**WORK ORDER**
Images are to be excluded, and the rest of the data repeated exactly.

Segment Start: THE DATA

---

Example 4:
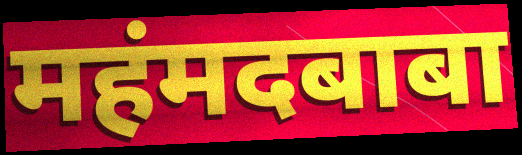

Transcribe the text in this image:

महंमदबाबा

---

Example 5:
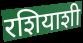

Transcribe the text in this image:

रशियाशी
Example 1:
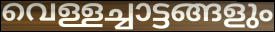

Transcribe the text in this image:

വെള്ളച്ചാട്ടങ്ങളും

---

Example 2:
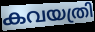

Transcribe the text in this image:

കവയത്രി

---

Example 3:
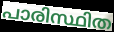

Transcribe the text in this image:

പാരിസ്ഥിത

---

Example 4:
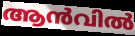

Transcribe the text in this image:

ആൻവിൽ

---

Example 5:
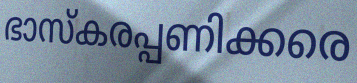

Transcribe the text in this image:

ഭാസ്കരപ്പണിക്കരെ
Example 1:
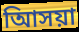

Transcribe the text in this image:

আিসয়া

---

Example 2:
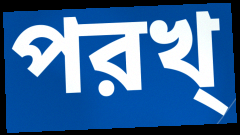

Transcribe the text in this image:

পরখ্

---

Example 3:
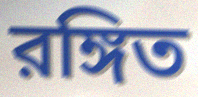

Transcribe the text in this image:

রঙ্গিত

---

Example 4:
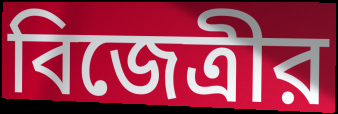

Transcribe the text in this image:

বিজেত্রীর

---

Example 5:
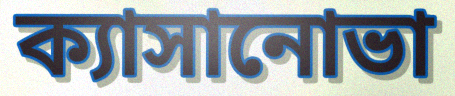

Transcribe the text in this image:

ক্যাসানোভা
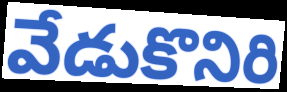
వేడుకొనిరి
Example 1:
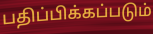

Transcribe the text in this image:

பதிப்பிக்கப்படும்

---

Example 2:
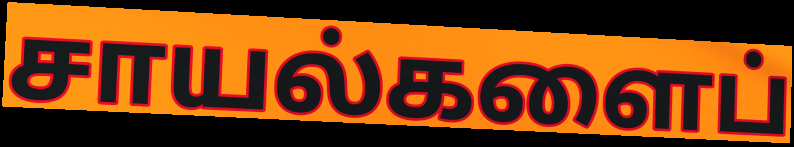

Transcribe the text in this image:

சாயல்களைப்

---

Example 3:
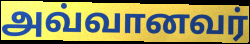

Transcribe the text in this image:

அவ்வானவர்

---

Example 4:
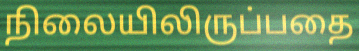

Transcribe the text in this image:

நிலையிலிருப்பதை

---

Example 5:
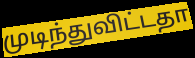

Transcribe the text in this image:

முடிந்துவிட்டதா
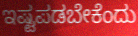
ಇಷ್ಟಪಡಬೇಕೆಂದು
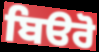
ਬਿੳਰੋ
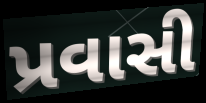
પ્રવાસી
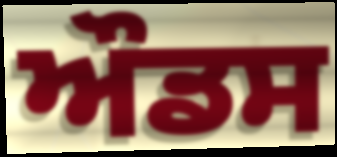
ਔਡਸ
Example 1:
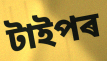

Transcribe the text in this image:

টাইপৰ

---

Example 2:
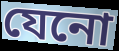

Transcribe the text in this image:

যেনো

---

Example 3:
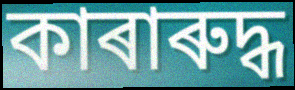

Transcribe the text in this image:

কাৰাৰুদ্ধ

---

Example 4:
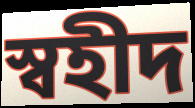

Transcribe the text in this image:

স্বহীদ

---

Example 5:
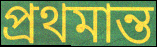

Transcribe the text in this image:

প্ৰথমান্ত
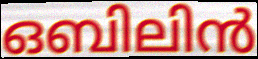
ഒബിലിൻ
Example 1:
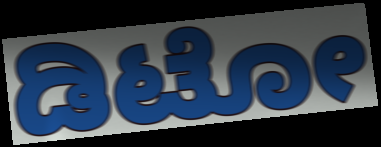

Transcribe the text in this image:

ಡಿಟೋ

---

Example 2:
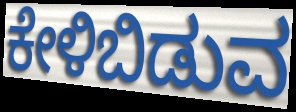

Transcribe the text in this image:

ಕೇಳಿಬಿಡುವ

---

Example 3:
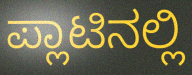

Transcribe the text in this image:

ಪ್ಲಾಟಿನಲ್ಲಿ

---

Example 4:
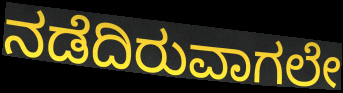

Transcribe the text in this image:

Segment End: THE DATA

**TASK OUTPUT**
---

Example 4:

Transcribe the text in this image:

महंमदबाबा

---

Example 5:

Transcribe the text in this image:

रशियाशी
Example 1:

Transcribe the text in this image:

വെള്ളച്ചാട്ടങ്ങളും

---

Example 2:

Transcribe the text in this image:

കവയത്രി

---

Example 3:

Transcribe the text in this image:

പാരിസ്ഥിത

---

Example 4:

Transcribe the text in this image:

ആൻവിൽ

---

Example 5:

Transcribe the text in this image:

ഭാസ്കരപ്പണിക്കരെ
Example 1:

Transcribe the text in this image:

আিসয়া

---

Example 2:

Transcribe the text in this image:

পরখ্

---

Example 3:

Transcribe the text in this image:

রঙ্গিত

---

Example 4:

Transcribe the text in this image:

বিজেত্রীর

---

Example 5:

Transcribe the text in this image:

ক্যাসানোভা
వేడుకొనిరి
Example 1:

Transcribe the text in this image:

பதிப்பிக்கப்படும்

---

Example 2:

Transcribe the text in this image:

சாயல்களைப்

---

Example 3:

Transcribe the text in this image:

அவ்வானவர்

---

Example 4:

Transcribe the text in this image:

நிலையிலிருப்பதை

---

Example 5:

Transcribe the text in this image:

முடிந்துவிட்டதா
ಇಷ್ಟಪಡಬೇಕೆಂದು
ਬਿੳਰੋ
પ્રવાસી
ਔਡਸ
Example 1:

Transcribe the text in this image:

টাইপৰ

---

Example 2:

Transcribe the text in this image:

যেনো

---

Example 3:

Transcribe the text in this image:

কাৰাৰুদ্ধ

---

Example 4:

Transcribe the text in this image:

স্বহীদ

---

Example 5:

Transcribe the text in this image:

প্ৰথমান্ত
ഒബിലിൻ
Example 1:

Transcribe the text in this image:

ಡಿಟೋ

---

Example 2:

Transcribe the text in this image:

ಕೇಳಿಬಿಡುವ

---

Example 3:

Transcribe the text in this image:

ಪ್ಲಾಟಿನಲ್ಲಿ

---

Example 4:

Transcribe the text in this image:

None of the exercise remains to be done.